General information
- Type: Open-class sailplane
- National origin: Germany
- Manufacturer: Schleicher
- Designer: Gerhard Waibel
- Number built: 55

History
- First flight: 17 July 1971

= Schleicher ASW 17 =

German single-seat glider, 1971

The Schleicher ASW 17 is a single-seat Open Class sailplane that was built by the German manufacturer Alexander Schleicher GmbH & Co and first flew in 1971. It replaced the ASW 12, and was replaced in 1981 by the ASW 22.

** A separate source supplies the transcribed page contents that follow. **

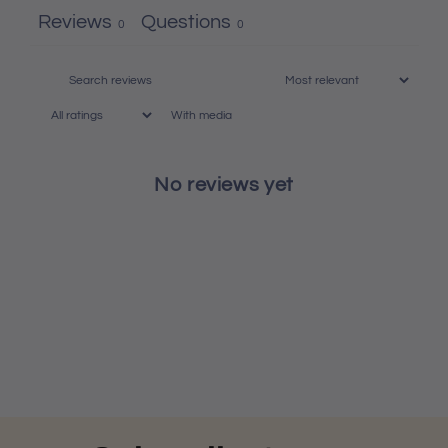
Reviews
Questions
0
0
With media
No reviews yet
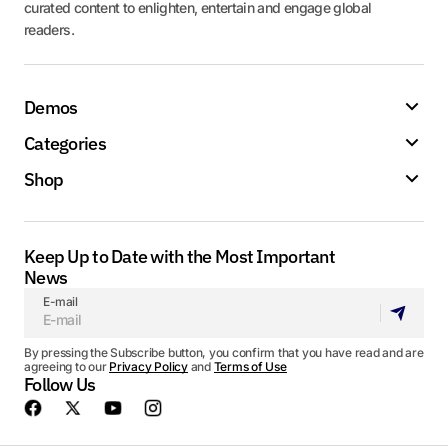
curated content to enlighten, entertain and engage global
readers.
Demos
Categories
Shop
Keep Up to Date with the Most Important
News
E-mail
By pressing the Subscribe button, you confirm that you have read and are
agreeing to our
Privacy Policy
and
Terms of Use
Follow Us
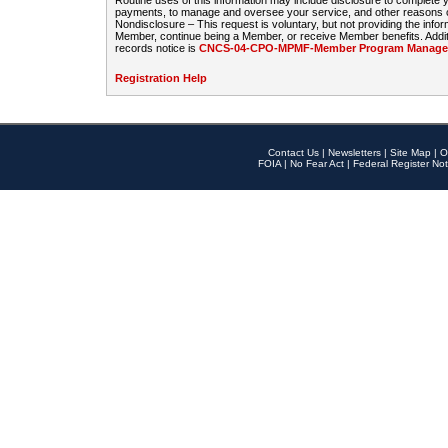
Routine uses of this information may include disclosure to complete
payments, to manage and oversee your service, and other reasons con
Nondisclosure – This request is voluntary, but not providing the infor
Member, continue being a Member, or receive Member benefits. Additi
records notice is
CNCS-04-CPO-MPMF-Member Program Manageme
Registration Help
Contact Us
|
Newsletters
|
Site Map
|
O
FOIA
|
No Fear Act
|
Federal Register Not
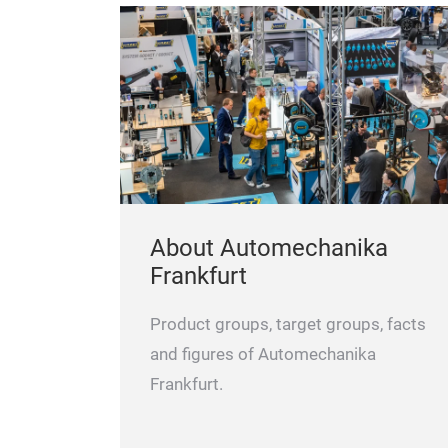
About Automechanika
Frankfurt
Product groups, target groups, facts
and figures of Automechanika
Frankfurt.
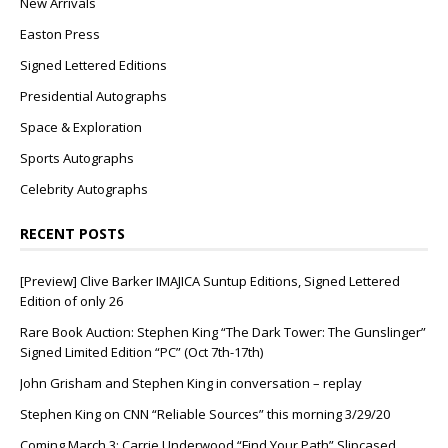
New Arrivals
Easton Press
Signed Lettered Editions
Presidential Autographs
Space & Exploration
Sports Autographs
Celebrity Autographs
RECENT POSTS
[Preview] Clive Barker IMAJICA Suntup Editions, Signed Lettered
Edition of only 26
Rare Book Auction: Stephen King “The Dark Tower: The Gunslinger”
Signed Limited Edition “PC” (Oct 7th-17th)
John Grisham and Stephen King in conversation – replay
Stephen King on CNN “Reliable Sources” this morning 3/29/20
Coming March 3: Carrie Underwood “Find Your Path” Slipcased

==Design and development==
The ASW 17 was designed by Gerhard Waibel, supposedly as a development of the Schleicher ASW 12, but was an entirely new design. The wing is in four sections. The camber-changing flaps are connected to the ailerons. It has Schempp-Hirth airbrakes plus an optional tail parachute. It first flew on 17 July 1971 and 55 were built before production stopped in 1976.

The ASW17 was succeeded by the ASW22.

==Variants==
In addition to the regular ASW 17, there is an ASW 17S which was a 21-metre span version built in 1973 but this was later reduced to 20m. The ASW 17X was also a single aircraft that was built in 1976 with 19-metre span. One other was modified to 23 metres after production.

==Competition history==
ASW 17s came second in the World Gliding Championships in 1972, third in 1974. George Lee won in 1976 and in 1978 in an ASW 17. Hans-Werner Grosse broke several world records in his ASW 17 including: the record goal flight at 1,231 km in 1974, the triangular distance record 1,063 km in 1977 and then again at 1,306.9 km, and the 1,250 km speed triangle at 133.24 km/h in 1980. Karl Striedeck broke another record by a flight of 1,634.7 km out and return in 1977 in an ASW 17.